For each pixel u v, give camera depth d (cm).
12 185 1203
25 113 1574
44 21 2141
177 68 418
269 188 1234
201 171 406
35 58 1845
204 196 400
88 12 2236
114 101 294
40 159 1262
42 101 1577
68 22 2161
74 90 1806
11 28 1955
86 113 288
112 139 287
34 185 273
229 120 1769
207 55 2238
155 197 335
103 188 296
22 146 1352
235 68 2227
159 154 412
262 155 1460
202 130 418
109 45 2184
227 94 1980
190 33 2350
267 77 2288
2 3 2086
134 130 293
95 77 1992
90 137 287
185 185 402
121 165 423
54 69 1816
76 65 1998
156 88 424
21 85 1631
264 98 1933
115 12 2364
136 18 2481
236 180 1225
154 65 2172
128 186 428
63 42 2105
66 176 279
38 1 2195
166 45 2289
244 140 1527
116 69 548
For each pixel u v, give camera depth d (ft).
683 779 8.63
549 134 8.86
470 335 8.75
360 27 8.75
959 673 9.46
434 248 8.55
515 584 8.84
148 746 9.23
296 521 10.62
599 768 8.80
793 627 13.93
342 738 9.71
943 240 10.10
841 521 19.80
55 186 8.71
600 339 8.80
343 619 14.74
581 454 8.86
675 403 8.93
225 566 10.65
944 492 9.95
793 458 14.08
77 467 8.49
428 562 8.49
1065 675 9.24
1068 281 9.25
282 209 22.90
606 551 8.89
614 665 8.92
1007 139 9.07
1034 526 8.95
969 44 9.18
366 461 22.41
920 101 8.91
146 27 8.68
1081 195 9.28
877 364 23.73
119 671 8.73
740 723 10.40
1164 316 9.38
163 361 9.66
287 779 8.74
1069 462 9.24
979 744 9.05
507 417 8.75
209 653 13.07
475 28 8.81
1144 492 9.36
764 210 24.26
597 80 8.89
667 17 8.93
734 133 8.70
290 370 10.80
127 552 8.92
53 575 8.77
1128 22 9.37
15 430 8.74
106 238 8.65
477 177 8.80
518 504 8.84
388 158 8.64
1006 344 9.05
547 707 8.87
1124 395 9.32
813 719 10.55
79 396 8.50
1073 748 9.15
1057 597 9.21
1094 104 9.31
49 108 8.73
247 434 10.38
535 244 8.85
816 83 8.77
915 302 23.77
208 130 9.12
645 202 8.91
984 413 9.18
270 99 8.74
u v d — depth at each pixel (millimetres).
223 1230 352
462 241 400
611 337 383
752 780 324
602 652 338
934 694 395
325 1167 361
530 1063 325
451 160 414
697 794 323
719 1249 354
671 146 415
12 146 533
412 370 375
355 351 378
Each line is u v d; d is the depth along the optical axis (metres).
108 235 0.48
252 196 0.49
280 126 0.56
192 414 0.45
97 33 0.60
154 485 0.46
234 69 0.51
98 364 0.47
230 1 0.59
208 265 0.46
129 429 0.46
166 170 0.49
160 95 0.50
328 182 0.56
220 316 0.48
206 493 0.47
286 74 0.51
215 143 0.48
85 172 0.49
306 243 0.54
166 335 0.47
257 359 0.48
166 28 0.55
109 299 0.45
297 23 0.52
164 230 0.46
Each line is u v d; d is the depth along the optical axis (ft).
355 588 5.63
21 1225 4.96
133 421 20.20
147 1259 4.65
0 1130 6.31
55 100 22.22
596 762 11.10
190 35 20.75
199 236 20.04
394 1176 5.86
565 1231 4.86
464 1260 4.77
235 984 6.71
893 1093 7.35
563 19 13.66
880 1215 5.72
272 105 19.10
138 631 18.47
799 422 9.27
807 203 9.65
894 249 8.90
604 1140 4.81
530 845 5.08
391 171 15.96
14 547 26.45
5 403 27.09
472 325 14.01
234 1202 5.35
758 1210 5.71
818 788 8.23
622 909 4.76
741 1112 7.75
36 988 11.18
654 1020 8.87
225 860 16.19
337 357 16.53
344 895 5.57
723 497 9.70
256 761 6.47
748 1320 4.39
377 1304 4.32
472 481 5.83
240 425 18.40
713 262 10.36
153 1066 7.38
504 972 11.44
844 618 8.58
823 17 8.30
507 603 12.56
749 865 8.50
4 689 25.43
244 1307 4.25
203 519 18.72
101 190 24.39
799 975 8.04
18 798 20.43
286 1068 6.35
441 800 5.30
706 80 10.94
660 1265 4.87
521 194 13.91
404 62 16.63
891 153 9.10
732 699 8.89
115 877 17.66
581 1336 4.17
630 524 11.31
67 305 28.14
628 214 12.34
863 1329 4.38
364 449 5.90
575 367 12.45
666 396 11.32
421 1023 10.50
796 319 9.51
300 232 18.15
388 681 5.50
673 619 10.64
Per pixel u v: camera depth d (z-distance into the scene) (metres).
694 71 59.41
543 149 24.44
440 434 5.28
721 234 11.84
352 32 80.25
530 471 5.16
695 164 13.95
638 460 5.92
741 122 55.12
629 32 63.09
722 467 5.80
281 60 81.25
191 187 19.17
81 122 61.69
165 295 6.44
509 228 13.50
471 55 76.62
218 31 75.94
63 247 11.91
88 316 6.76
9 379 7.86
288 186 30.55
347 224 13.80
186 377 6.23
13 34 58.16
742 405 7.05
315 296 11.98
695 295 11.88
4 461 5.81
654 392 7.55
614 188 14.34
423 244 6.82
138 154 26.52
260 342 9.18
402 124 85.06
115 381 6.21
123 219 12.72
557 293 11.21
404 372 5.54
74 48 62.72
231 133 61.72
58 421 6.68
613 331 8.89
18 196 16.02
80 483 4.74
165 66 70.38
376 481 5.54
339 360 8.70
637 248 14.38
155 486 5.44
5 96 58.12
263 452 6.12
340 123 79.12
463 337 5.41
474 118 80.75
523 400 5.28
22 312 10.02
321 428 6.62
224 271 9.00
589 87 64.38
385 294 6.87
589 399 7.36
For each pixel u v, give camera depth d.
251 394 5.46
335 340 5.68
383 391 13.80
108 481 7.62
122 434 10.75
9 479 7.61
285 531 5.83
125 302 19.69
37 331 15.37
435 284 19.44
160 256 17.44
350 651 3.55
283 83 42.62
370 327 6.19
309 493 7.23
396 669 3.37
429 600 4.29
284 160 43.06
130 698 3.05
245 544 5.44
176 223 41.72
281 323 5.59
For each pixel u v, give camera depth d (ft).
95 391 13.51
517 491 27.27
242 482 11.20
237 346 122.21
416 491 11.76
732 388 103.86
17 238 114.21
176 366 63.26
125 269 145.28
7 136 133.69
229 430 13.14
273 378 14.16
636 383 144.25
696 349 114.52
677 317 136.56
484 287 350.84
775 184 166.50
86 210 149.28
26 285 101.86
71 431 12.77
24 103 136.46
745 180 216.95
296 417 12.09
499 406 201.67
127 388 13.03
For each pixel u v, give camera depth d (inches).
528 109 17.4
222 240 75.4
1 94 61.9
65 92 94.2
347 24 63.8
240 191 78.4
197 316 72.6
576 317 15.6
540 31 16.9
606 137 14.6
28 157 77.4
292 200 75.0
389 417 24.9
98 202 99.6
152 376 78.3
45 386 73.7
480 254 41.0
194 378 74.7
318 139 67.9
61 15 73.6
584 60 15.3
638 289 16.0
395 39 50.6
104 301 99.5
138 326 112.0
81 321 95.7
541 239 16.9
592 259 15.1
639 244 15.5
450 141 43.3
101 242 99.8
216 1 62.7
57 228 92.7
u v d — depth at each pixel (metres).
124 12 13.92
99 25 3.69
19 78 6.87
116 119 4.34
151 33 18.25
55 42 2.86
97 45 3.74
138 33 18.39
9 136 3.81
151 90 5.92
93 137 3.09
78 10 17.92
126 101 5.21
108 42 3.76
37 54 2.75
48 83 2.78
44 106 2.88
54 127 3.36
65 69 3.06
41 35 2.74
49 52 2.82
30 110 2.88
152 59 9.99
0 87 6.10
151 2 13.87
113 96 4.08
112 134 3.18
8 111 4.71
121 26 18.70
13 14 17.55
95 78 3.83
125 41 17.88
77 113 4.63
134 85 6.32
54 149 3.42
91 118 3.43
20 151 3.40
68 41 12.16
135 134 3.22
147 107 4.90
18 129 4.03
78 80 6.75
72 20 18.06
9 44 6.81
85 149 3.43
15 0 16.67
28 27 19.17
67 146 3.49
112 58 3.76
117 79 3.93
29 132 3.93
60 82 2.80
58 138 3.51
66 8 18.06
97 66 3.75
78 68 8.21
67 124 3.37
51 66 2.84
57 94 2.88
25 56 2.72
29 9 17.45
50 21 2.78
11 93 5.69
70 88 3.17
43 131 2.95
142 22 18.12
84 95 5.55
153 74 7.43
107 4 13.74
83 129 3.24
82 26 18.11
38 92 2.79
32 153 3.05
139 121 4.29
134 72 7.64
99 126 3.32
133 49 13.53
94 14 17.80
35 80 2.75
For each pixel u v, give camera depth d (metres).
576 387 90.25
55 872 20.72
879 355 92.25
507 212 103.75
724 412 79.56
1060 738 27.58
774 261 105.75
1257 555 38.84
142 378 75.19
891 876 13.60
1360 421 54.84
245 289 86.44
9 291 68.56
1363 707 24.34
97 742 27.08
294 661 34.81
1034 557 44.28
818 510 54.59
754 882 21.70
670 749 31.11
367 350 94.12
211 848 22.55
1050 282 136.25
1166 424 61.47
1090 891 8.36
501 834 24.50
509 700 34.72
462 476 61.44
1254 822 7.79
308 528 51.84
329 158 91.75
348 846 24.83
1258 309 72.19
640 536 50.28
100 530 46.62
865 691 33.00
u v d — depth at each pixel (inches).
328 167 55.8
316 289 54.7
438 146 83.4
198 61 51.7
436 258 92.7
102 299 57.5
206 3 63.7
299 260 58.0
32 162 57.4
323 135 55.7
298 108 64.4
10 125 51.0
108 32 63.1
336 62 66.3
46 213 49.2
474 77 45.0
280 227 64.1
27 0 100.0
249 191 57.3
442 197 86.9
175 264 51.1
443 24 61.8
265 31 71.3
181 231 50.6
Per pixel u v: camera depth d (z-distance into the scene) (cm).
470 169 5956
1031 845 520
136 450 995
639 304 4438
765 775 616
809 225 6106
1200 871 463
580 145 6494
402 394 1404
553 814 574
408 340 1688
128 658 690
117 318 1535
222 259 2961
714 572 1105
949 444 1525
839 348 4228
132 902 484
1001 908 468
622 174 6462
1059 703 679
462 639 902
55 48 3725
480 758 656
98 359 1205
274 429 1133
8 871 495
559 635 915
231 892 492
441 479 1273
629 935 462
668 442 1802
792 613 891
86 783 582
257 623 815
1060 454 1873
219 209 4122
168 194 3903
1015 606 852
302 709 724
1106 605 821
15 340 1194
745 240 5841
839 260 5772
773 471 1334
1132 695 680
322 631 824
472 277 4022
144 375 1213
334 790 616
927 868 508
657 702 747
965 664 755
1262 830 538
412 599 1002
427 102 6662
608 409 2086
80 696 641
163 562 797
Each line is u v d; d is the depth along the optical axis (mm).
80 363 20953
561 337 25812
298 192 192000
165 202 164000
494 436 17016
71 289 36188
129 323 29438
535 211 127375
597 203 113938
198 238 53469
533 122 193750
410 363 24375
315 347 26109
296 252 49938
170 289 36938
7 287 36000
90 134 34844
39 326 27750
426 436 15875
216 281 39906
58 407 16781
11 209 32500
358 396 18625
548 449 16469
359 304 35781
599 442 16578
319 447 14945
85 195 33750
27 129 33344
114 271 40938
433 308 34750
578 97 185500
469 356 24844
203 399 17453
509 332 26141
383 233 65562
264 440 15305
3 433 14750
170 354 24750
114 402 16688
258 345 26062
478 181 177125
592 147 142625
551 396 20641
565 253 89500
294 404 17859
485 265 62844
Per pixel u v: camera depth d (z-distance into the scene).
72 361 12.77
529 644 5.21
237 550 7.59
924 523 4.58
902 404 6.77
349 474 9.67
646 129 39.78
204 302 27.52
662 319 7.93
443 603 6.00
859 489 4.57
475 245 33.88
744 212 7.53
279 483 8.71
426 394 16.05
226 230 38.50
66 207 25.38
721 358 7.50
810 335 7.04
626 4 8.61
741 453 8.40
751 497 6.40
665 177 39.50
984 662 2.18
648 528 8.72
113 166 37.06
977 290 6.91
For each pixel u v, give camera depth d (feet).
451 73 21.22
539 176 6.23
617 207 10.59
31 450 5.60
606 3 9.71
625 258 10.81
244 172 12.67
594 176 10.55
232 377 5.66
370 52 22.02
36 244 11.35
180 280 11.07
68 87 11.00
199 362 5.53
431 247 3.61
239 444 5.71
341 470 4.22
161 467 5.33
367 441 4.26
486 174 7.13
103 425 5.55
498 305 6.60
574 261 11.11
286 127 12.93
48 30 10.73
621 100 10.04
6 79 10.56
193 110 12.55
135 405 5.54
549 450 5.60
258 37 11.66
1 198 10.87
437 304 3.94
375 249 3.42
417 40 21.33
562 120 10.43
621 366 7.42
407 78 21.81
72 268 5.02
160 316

_ _ _ _

* [Task requirements]:
Every line that contains the string "distance" should be copied from the entries.

* [Reply]:
Per pixel u v: camera depth d (z-distance into the scene) (metres).
Per pixel u v: camera depth d (z-distance into the scene) (cm).
Per pixel u v: camera depth d (z-distance into the scene).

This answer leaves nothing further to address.